Northeast NSA sanctioned Pay As You Play Tournaments are a little bit different than our regular tournaments in that each team
pays for umpires on the field in cash before the game begins. The entry fees are significantly reduced to account for the
fact that the teams will pay the umpires. Any team requiring a receipt for umpire fees can request one from the NSA staff
member at the complex where the games are played.
How Does It Work?
EXAMPLE: If a team pays an entry fee of $325 for a 4 game guarantee tournament teams and then plays the minimum 4 games
(that is, teams that do not advance beyond the first round of the elimination bracket on Sunday) they will incur $180 in umpire
fees ($135 for 3 pool games and $45 for their first elimination game). This cost added to the entry fee of $325 equals $505.
For teams that advance beyond their first game, total umpire fees will be higher ($45 for each additional game). The host
always pays the umpire fees for all championship games. This total cost is very competitive for tournaments that offer two umpires
for every game -- both during pool play and elimination play -- for all age divisions. In the rare event we have to use only
one umpire for a game due to umpire availability, teams will split the $30 fee in half and each only pay $30 for each game
they only get one umpire.
What About Forfeits?
Any team that plays in NSA tournaments already knows we do not look kindly on forfeits. Not only does it disrupt the
tournament, it is unfair to your opponent. We do track teams that forfeit games and we ALWAYS take that into consideration
before accepting that team in ANY future NSA sanctioned tournament. That said, if you forfeit a game your opponent will
still have to pay the $45 umpire fee for that game and they will get the win. The forfeiting team must pay the umpire fee of
$45 for that game and takes a loss. For teams that forfeit and simply do not show up, the host will pay the forfeiting
team's $45 umpire fee for that game and you will be removed from the tournament unless you have made arrangements ahead of
time with the tournament host (in which case we probably would have already tried to reschedule the game to avoid the forfeit
in the first place). No show forfeiting teams that are allowed to remain in the tournament because previous arrangements
have been made will have to pay a forfeit fee of $60 to the host (to reimburse the host for the paid umpire fee plus a penalty).
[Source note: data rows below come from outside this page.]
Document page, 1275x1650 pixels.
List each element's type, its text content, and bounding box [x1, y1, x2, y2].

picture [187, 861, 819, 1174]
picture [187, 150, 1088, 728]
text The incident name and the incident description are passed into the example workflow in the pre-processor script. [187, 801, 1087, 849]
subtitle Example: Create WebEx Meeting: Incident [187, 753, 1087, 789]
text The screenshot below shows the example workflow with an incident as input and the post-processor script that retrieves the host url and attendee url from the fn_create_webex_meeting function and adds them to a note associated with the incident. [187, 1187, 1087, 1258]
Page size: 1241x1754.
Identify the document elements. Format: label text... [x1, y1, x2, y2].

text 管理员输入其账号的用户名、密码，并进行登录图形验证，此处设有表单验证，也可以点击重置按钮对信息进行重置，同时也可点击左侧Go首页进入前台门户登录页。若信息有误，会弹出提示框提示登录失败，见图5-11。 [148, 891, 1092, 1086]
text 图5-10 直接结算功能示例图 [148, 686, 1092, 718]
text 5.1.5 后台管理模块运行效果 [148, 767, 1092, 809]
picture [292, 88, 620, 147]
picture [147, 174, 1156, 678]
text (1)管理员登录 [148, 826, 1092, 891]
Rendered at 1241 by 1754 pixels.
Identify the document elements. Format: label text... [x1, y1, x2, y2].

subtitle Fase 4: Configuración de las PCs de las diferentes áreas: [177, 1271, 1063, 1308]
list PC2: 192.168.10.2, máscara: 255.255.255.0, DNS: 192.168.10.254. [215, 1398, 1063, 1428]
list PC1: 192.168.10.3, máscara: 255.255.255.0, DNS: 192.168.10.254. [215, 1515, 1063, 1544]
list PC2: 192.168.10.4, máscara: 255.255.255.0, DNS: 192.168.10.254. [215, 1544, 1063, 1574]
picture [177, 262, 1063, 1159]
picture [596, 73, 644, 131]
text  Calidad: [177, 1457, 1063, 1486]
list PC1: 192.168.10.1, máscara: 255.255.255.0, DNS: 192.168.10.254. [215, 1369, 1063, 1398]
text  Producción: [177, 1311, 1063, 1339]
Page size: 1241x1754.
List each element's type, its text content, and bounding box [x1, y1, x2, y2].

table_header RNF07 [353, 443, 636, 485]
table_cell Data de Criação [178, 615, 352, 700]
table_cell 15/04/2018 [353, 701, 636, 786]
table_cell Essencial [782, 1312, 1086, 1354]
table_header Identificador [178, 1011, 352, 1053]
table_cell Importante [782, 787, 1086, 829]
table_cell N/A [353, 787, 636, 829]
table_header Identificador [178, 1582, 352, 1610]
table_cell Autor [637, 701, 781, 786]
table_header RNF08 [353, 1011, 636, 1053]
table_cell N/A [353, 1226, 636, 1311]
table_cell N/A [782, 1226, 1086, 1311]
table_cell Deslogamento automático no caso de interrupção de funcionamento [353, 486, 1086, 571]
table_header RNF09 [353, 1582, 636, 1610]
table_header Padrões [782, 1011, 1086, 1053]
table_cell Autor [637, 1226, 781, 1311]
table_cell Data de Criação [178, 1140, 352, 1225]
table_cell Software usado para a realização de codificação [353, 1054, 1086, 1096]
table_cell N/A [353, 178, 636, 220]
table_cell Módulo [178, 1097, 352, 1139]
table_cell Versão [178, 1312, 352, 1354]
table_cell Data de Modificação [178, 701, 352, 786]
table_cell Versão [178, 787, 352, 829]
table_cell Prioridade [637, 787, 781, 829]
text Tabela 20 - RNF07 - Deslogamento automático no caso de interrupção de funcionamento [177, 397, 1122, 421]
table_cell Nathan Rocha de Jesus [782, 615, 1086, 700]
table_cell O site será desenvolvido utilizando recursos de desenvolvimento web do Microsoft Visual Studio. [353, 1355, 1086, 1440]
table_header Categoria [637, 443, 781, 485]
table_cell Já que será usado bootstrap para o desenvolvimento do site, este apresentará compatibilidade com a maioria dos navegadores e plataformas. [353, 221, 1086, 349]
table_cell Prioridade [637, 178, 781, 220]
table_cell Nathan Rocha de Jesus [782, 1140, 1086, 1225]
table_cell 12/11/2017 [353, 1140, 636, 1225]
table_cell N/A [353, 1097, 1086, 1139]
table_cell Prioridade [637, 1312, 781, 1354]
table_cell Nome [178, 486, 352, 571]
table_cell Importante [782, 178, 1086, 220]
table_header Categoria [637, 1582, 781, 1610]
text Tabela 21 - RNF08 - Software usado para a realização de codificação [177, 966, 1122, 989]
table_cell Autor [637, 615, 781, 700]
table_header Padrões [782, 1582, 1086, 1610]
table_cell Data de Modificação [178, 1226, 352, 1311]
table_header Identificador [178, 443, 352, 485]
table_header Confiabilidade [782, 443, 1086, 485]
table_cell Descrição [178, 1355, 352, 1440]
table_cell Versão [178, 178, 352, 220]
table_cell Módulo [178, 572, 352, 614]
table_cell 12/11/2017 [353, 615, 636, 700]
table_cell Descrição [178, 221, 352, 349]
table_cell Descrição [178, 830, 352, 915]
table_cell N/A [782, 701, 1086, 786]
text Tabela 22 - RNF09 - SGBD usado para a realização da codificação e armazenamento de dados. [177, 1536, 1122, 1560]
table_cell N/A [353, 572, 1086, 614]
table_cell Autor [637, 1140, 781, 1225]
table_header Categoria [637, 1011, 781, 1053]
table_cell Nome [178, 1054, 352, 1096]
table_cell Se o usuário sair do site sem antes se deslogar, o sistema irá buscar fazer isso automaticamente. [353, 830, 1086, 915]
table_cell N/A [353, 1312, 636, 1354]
If no fee is paid or arrangements are not made, you will not be allowed to play any more games in that tournament. This is
necessary so that your scheduled opponents do not have to pay umpires for any more forfeited games. The umpires will be
cancelled for your remaining games.
Why The Change?
There are several reasons why we are making this change. First, it makes it easier for us to make sure every umpire is paid
for every game they work without us having to track them down at various locations. Wherever they are, they get paid for
the games they work at the start of the game. We have seen this system work well in other areas of the country as a more
equitable way to split the costs of umpires at tournaments -- umpires are the single largest expense at a tournament and
under this system the teams that play more games incur more of the cost of the tournament. In addition, it allows teams
significantly more time to get their funds in order as they do not have to pay the money for umpires upfront and simply need
to bring the cash for the umpires with them to the tournament -- giving them an extra month or more to collect funds or raise
money for tournaments. Additionally, if games are rained out teams save the money they would have paid to the umpires instead
of the host keeping the unused umpire fees.
What Do We Do Differently?
Basically, everything is done the same up until game time. You register for tournaments through our website, www.northeastnsa.com.
You send in your deposit within two weeks and the balance by the deadline. Now here is where it changes. You must bring $45
cash to each game and give it to the umpires. That's it. Then the game is played as it always is.
As with any new system, we expect questions to arise and we will work hard to answer all your questions as best we can.
We are very interested in your feedback about this type of tournament -- suggestions, positive comments, and constructive
criticism are always welcome. We have used this system since the Fall 2010 tournaments and it worked out very well.